Der verborgene Gott

Text des Tages: Hi 9                          Fortlaufende Bibellese: Hi 9

Wir hören wieder eine Antwort Hiobs auf das Reden einer seiner Freunde, diesmal die erste Rede des Freundes Bildads. Er schließt sich dem einfachen Urteil seines Vorredners Elifas an: “Wenn es dir schlecht geht, musst du gesündigt haben!” Hiob entgegnet ihm, dass er sich keiner Sünde bewusst sei (V. 21). Damit meint er wohl nicht, dass er niemals im Leben gesündigt hat. Aber er weiß um keine kontinuierliche Sünde, in der er bewusst gegen Gottes Willen lebt. Hiob scheint auch ein rechtes Verständnis dafür zu haben, für Sünden, die von Gott geforderten Opfer zu bringen. So opfert er sogar für seine eigenen Kinder (Hiob 1).

Hiob fühlt sich ungehört von Gott. Und er kann seinen Plan nicht verstehen. Hiob macht Gott sogar den Vorwurf, dass er doch so erhaben sei, dass er es nicht nötig habe selbst auf einen gerechten Menschen zu hören (V. 15+16). Hiob äußert die Sorge, dass es doch im Letzten gar nichts nützt, wenn man Gott in Gerechtigkeit dient. So heißt es beim Propheten Maleachi:

Ihr sagt: »Es ist umsonst, dass man Gott dient; und was nützt es, dass wir sein Gebot halten und in Trauer einhergehen vor dem HERRN Zebaoth? Und nun preisen wir die Verächter; denn die Gottlosen gedeihen, und die Gott versuchen, bleiben bewahrt.« (Maleachi 3,14f)
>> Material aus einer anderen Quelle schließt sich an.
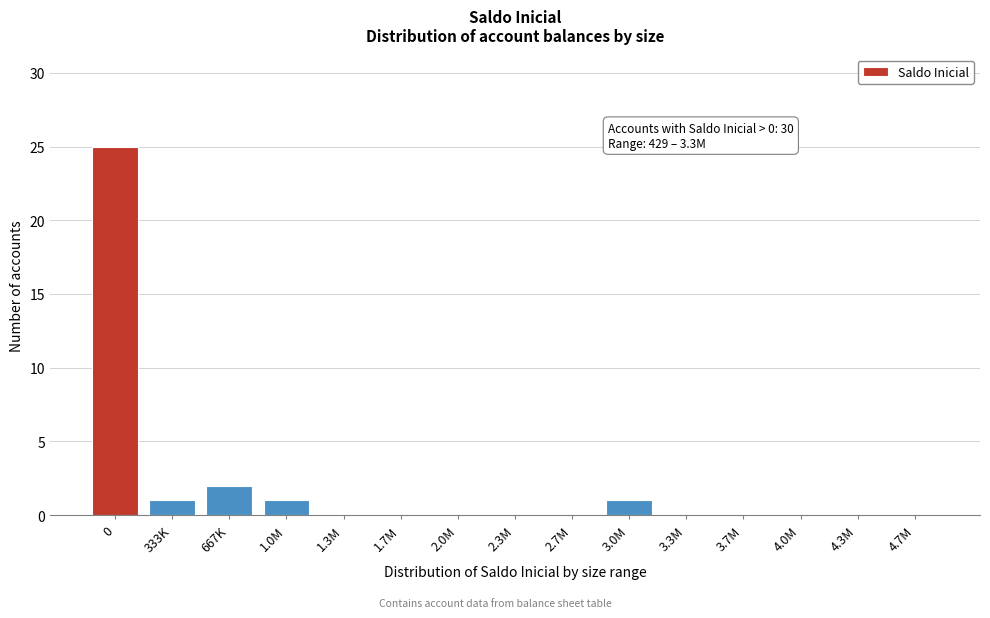

Reading right to left, list all the values displayed in this chart.

4.7M=0	4.3M=0	4.0M=0	3.7M=0	3.3M=0	3.0M=1	2.7M=0	2.3M=0	2.0M=0	1.7M=0	1.3M=0	1.0M=1	667K=2	333K=1	0=25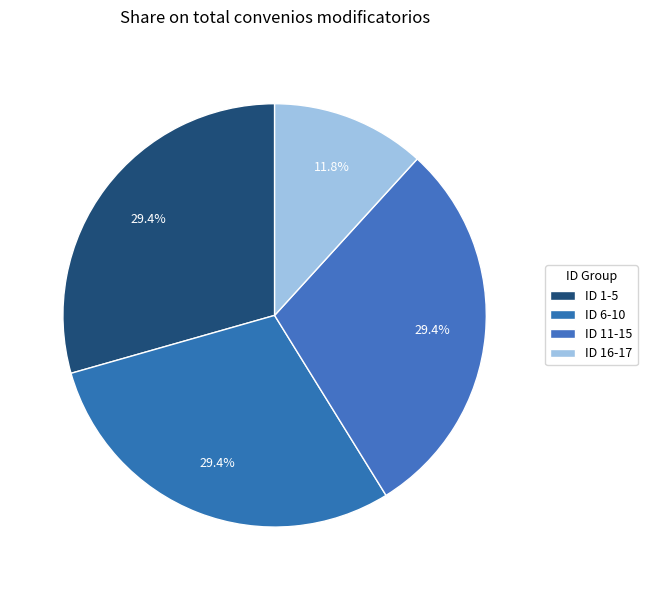

How many slices are in this pie chart?

4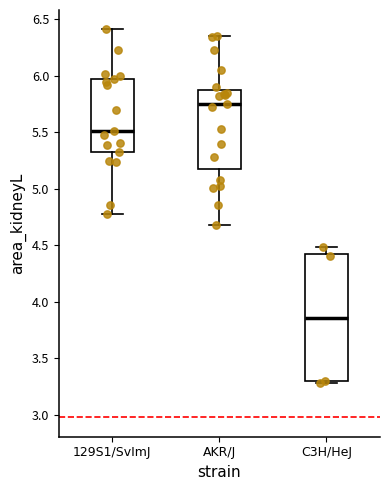

Where does the lower whisker of the box for 129S1/SvImJ end on the y-axis? The values are not printed on the chart, so give them approximately, as read against the axis.

4.75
Ist Gott wirklich so? Vielleicht erlebst du selbst oder bei jemand anderem gerade eine große Not. Besonders wenn diese Not nicht weichen will, wachsen Fragen in uns: Darin kann Unverständnis, Misstrauen und Anklage sein, die sich gegen Gott richtet. Hiob hat sich nicht gescheut auszusprechen, welche Anklage er gegen Gott hat. – Wenn du gerade Leid erlebst, musst du es nicht erklären können. Es ist okay, wenn in dir Wut und Anklage ist. Du darfst traurig und voller Schmerz über dein Leid sein. Entscheidend ist, wie Hiob, deine Not Gott zu klagen. Er wird dir zu hören.

Und doch bleibt Gott manchmal unverständlich: Auch, wenn Hiobs Worte alles andere als demütig klingen. Er reibt sich an diesem Gott. Er weiß, dass er keine Chance hat, nicht den Hauch. Denn, der in seiner gewaltigen Allmacht verborgene Gott geht dröhnend über ihn hinweg. Aber da ist etwas in Hiob, was ihn dennoch reden lässt; ja, was ihn sogar mit Gott rechten lässt. Er scheint eine Ahnung zu haben, die ihn an Gott festhalten lässt. Es ist seine Sehnsucht, für die er noch keinen Namen habt.

Hiob hält an Gott fest: Hiob weiß (noch) nichts von Jesus. Aber er ist bereits wie ein leeres, offenes, vor Sehnsucht schreiendes Gefäß nach ihm: Einem Gott, der mit sich verhandeln lässt. Dem Gott, der mit ihm leidet. Der Gott, der eine Gott, der sich für mich unter das schreckliche, namenlose Schicksal wirft, der selber unter die Räder des dröhnend verborgenen Allmächtigen gerät. Wie elend und hoffnungslos wären wir in diese Welt geworfen – ohne Halt, ohne Grund –; wenn wir Jesus nicht hätten, in dessen Angesicht sich die Fratze des unfassbar fernen, gleichgültigen, verborgenen Gottes so wundersam in das Antlitz unseres liebenden Vaters verwandelt. Dort, dort allein können wir ihn sehen – wie er ist.

Gebet: Oh Herr, wie oft verstehe ich dich nicht, ja, wie oft verzweifle ich an dir. Du bist Gott. Ich bin nur ein Mensch. Was soll ich sagen, Herr, vor dir? Aber dass du mir dein Herz geöffnet hast, im Schmerz aufgerissen – in Jesus und mir zeigst, wer du für mich bist: mein Vater. Dafür bete ich dich an. Amen.